Alibaba Group Chairman Joe Tsai announced on Tuesday that the company will restart hiring after a prolonged workforce reduction, citing renewed confidence following Chinese President Xi Jinping’s February meeting with top business leaders.
The rare meeting, which included Alibaba co-founder Jack Ma, signaled a shift in Beijing’s approach to the tech sector after years of regulatory crackdowns that stifled investment and led to widespread layoffs. Tsai described the meeting as a “very, very clear signal” for businesses to reinvest and expand hiring.
Speaking at HSBC’s Global Investment Summit in Hong Kong, Tsai noted that Alibaba’s workforce had been shrinking for the past 12 quarters but now sees a turning point. “I think we’ve reached the bottom, and we’re going to start to reboot and rehire,” he said.
China’s private sector plays a critical role in job creation, particularly for the 13 million college graduates entering the workforce each year. Hutong Research partner Guo Shan highlighted that many of these graduates seek jobs in IT and internet-related fields, making Alibaba’s hiring plans a positive indicator for the sector.
Alibaba has been investing heavily in artificial intelligence, but Tsai voiced concerns over the massive sums being poured into AI development in the U.S. “People are talking about $500 billion, several hundred billion dollars.
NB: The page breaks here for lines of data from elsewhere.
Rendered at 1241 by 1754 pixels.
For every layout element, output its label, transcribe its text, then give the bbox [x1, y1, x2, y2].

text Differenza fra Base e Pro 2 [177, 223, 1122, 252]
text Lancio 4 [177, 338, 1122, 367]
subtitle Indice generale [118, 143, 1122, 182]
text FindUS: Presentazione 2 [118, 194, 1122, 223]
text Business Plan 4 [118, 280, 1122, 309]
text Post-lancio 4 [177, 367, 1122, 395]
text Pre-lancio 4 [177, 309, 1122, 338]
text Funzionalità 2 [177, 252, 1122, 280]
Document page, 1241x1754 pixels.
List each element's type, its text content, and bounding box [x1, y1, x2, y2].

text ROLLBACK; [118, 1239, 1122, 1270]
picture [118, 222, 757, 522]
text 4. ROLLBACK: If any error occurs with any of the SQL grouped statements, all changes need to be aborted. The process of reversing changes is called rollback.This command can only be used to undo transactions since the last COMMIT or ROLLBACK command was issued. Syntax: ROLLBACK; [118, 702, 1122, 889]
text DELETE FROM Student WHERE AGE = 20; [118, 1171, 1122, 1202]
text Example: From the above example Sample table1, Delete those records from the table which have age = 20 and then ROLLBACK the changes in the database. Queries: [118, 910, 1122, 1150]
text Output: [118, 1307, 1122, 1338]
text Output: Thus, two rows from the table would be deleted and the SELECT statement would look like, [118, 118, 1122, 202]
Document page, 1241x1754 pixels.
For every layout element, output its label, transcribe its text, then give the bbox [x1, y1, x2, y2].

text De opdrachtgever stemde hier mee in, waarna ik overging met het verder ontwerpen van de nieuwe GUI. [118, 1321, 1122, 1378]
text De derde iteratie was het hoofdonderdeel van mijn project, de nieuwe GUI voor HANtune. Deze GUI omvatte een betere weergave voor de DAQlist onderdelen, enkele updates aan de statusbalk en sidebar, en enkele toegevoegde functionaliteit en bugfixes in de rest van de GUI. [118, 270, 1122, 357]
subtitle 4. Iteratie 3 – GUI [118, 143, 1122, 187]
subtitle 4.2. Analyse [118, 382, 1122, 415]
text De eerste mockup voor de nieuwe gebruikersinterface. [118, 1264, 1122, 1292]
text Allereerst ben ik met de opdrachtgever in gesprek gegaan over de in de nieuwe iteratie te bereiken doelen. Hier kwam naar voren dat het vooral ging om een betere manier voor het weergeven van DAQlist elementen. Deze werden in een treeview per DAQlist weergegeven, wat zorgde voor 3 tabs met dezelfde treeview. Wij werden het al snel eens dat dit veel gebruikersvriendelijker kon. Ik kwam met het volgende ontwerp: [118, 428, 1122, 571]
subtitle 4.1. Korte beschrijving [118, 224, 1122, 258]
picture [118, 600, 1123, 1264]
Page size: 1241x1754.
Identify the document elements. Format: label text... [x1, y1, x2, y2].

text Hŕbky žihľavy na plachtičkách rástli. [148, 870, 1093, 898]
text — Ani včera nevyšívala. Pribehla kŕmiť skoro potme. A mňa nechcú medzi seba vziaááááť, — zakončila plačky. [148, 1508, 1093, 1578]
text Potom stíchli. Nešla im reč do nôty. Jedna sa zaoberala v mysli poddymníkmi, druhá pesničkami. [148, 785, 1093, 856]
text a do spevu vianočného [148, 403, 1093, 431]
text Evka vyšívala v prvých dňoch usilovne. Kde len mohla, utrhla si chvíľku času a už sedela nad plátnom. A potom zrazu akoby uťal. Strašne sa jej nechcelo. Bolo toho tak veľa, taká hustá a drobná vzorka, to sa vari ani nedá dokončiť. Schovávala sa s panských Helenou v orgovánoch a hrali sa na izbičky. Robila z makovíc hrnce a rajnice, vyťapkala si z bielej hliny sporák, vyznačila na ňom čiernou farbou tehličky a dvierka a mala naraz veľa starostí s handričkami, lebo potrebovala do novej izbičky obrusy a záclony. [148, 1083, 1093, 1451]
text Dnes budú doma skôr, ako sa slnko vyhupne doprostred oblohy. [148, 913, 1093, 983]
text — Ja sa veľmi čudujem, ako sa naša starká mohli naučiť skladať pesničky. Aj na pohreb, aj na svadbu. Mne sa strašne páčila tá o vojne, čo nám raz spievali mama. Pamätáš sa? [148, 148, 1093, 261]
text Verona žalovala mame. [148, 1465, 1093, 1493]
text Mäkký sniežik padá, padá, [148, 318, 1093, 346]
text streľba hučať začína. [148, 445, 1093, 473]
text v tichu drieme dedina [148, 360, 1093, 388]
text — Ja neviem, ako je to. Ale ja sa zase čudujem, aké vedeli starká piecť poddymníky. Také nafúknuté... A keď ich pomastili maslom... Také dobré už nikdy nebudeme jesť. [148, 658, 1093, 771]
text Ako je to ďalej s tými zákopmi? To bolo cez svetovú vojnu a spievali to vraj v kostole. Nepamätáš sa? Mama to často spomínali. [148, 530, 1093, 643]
I don’t think that’s entirely necessary,” he said, warning that speculation in data center investments could signal the start of an AI bubble.
In contrast, Alibaba plans to invest 380 billion yuan ($52 billion) in cloud computing and AI infrastructure over the next three years.
Investor sentiment has responded positively to Beijing’s policy shift. The Hang Seng Tech Index, which includes Alibaba, has risen 24% this year, driven by optimism over Xi’s engagement with the tech industry and the rapid rise of Chinese AI startup DeepSeek.